[[ DATA EXCERPTS open ]]

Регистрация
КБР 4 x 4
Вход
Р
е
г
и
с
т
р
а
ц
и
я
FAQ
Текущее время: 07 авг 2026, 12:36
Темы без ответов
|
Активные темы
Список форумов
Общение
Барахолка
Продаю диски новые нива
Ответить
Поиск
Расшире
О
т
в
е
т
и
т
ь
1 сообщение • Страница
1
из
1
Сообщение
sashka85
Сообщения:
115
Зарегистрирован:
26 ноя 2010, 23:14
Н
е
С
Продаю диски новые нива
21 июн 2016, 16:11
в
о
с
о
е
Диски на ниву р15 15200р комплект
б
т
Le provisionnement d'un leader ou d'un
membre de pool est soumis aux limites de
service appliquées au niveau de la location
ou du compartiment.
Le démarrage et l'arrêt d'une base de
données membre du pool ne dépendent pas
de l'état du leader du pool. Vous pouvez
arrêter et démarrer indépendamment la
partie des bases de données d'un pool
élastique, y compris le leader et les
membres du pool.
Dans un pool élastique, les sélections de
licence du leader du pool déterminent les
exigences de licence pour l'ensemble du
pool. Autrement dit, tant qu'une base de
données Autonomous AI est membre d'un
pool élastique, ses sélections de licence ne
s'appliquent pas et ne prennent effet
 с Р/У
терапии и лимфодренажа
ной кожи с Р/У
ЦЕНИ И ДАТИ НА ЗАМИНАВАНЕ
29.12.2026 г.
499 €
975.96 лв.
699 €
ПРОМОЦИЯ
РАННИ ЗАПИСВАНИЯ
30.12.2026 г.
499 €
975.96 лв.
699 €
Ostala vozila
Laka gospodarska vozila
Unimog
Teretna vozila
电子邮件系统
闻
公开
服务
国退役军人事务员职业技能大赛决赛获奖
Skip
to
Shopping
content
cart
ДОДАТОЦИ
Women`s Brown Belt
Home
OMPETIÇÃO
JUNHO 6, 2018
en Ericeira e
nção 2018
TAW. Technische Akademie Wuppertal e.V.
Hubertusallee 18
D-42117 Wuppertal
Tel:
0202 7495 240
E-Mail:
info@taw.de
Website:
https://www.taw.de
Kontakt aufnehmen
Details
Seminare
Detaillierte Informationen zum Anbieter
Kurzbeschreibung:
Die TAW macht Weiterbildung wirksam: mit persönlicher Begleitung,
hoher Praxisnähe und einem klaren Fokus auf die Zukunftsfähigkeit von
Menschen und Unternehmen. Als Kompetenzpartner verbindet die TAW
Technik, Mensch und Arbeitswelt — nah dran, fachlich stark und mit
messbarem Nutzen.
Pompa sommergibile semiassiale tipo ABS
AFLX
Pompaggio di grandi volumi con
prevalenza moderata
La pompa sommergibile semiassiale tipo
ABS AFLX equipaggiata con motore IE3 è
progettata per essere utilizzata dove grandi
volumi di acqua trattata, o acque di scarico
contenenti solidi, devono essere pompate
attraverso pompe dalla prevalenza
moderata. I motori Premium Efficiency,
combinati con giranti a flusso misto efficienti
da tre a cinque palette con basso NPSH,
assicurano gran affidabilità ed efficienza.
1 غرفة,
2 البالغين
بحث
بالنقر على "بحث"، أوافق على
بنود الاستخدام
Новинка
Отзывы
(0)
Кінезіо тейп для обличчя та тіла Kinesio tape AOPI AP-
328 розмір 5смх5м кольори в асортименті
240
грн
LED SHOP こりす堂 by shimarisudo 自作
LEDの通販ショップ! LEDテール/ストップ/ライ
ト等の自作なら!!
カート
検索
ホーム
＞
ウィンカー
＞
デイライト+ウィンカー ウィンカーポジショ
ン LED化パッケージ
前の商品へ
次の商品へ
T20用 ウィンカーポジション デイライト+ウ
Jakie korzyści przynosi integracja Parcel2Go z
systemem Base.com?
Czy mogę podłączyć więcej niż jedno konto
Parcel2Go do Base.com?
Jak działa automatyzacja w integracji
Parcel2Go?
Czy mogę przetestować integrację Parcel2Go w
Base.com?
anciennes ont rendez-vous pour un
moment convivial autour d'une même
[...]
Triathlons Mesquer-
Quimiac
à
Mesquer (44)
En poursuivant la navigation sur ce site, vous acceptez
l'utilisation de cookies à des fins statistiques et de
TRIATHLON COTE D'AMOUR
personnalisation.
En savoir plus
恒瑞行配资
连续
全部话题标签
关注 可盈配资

[[ DATA EXCERPTS closed ]]

* WORK INSTRUCTION *
Every line above is to be transcribed exactly, with nothing missed.

* OUTPUT *
Регистрация
КБР 4 x 4
Вход
Р
е
г
и
с
т
р
а
ц
и
я
FAQ
Текущее время: 07 авг 2026, 12:36
Темы без ответов
|
Активные темы
Список форумов
Общение
Барахолка
Продаю диски новые нива
Ответить
Поиск
Расшире
О
т
в
е
т
и
т
ь
1 сообщение • Страница
1
из
1
Сообщение
sashka85
Сообщения:
115
Зарегистрирован:
26 ноя 2010, 23:14
Н
е
С
Продаю диски новые нива
21 июн 2016, 16:11
в
о
с
о
е
Диски на ниву р15 15200р комплект
б
т
Le provisionnement d'un leader ou d'un
membre de pool est soumis aux limites de
service appliquées au niveau de la location
ou du compartiment.
Le démarrage et l'arrêt d'une base de
données membre du pool ne dépendent pas
de l'état du leader du pool. Vous pouvez
arrêter et démarrer indépendamment la
partie des bases de données d'un pool
élastique, y compris le leader et les
membres du pool.
Dans un pool élastique, les sélections de
licence du leader du pool déterminent les
exigences de licence pour l'ensemble du
pool. Autrement dit, tant qu'une base de
données Autonomous AI est membre d'un
pool élastique, ses sélections de licence ne
s'appliquent pas et ne prennent effet
 с Р/У
терапии и лимфодренажа
ной кожи с Р/У
ЦЕНИ И ДАТИ НА ЗАМИНАВАНЕ
29.12.2026 г.
499 €
975.96 лв.
699 €
ПРОМОЦИЯ
РАННИ ЗАПИСВАНИЯ
30.12.2026 г.
499 €
975.96 лв.
699 €
Ostala vozila
Laka gospodarska vozila
Unimog
Teretna vozila
电子邮件系统
闻
公开
服务
国退役军人事务员职业技能大赛决赛获奖
Skip
to
Shopping
content
cart
ДОДАТОЦИ
Women`s Brown Belt
Home
OMPETIÇÃO
JUNHO 6, 2018
en Ericeira e
nção 2018
TAW. Technische Akademie Wuppertal e.V.
Hubertusallee 18
D-42117 Wuppertal
Tel:
0202 7495 240
E-Mail:
info@taw.de
Website:
https://www.taw.de
Kontakt aufnehmen
Details
Seminare
Detaillierte Informationen zum Anbieter
Kurzbeschreibung:
Die TAW macht Weiterbildung wirksam: mit persönlicher Begleitung,
hoher Praxisnähe und einem klaren Fokus auf die Zukunftsfähigkeit von
Menschen und Unternehmen. Als Kompetenzpartner verbindet die TAW
Technik, Mensch und Arbeitswelt — nah dran, fachlich stark und mit
messbarem Nutzen.
Pompa sommergibile semiassiale tipo ABS
AFLX
Pompaggio di grandi volumi con
prevalenza moderata
La pompa sommergibile semiassiale tipo
ABS AFLX equipaggiata con motore IE3 è
progettata per essere utilizzata dove grandi
volumi di acqua trattata, o acque di scarico
contenenti solidi, devono essere pompate
attraverso pompe dalla prevalenza
moderata. I motori Premium Efficiency,
combinati con giranti a flusso misto efficienti
da tre a cinque palette con basso NPSH,
assicurano gran affidabilità ed efficienza.
1 غرفة,
2 البالغين
بحث
بالنقر على "بحث"، أوافق على
بنود الاستخدام
Новинка
Отзывы
(0)
Кінезіо тейп для обличчя та тіла Kinesio tape AOPI AP-
328 розмір 5смх5м кольори в асортименті
240
грн
LED SHOP こりす堂 by shimarisudo 自作
LEDの通販ショップ! LEDテール/ストップ/ライ
ト等の自作なら!!
カート
検索
ホーム
＞
ウィンカー
＞
デイライト+ウィンカー ウィンカーポジショ
ン LED化パッケージ
前の商品へ
次の商品へ
T20用 ウィンカーポジション デイライト+ウ
Jakie korzyści przynosi integracja Parcel2Go z
systemem Base.com?
Czy mogę podłączyć więcej niż jedno konto
Parcel2Go do Base.com?
Jak działa automatyzacja w integracji
Parcel2Go?
Czy mogę przetestować integrację Parcel2Go w
Base.com?
anciennes ont rendez-vous pour un
moment convivial autour d'une même
[...]
Triathlons Mesquer-
Quimiac
à
Mesquer (44)
En poursuivant la navigation sur ce site, vous acceptez
l'utilisation de cookies à des fins statistiques et de
TRIATHLON COTE D'AMOUR
personnalisation.
En savoir plus
恒瑞行配资
连续
全部话题标签
关注 可盈配资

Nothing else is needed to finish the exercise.